§ TASK BRIEF
Give the records below again in full, exactly as written, but without any images.

§ EXTRACTED RECORDS
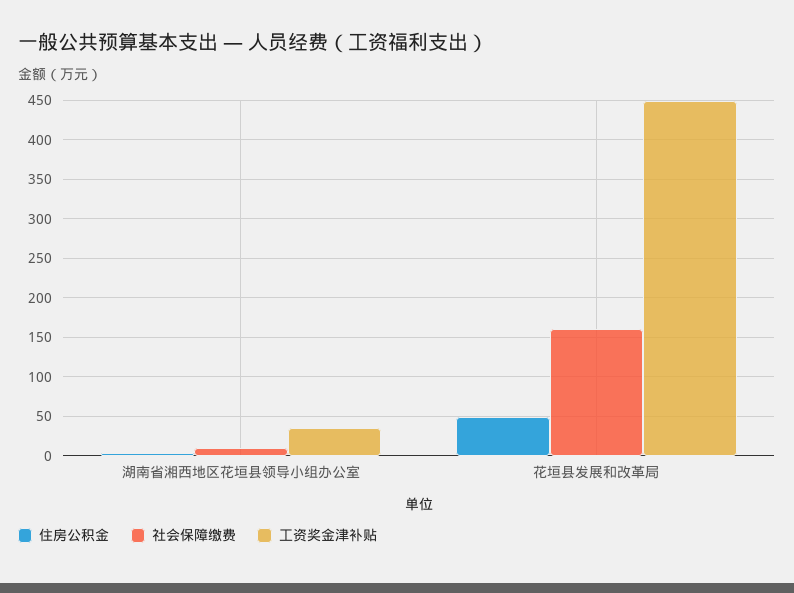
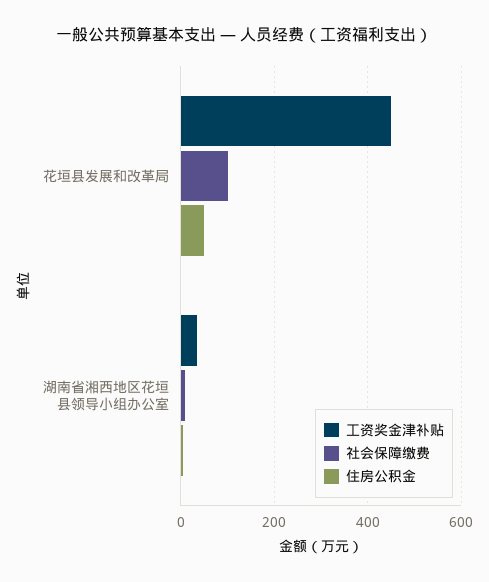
  {
    "住房公积金": {
      "湖南省湘西地区花垣县领导小组办公室": 0,
      "花垣县发展和改革局": 50
    },
    "社会保障缴费": {
      "湖南省湘西地区花垣县领导小组办公室": 10,
-     "花垣县发展和改革局": 160
+     "花垣县发展和改革局": 100
    },
    "工资奖金津补贴": {
      "湖南省湘西地区花垣县领导小组办公室": 40,
      "花垣县发展和改革局": 450
    }
  }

§ TASK RESULT
  {
    "住房公积金": {
      "湖南省湘西地区花垣县领导小组办公室": 0,
      "花垣县发展和改革局": 50
    },
    "社会保障缴费": {
      "湖南省湘西地区花垣县领导小组办公室": 10,
-     "花垣县发展和改革局": 160
+     "花垣县发展和改革局": 100
    },
    "工资奖金津补贴": {
      "湖南省湘西地区花垣县领导小组办公室": 40,
      "花垣县发展和改革局": 450
    }
  }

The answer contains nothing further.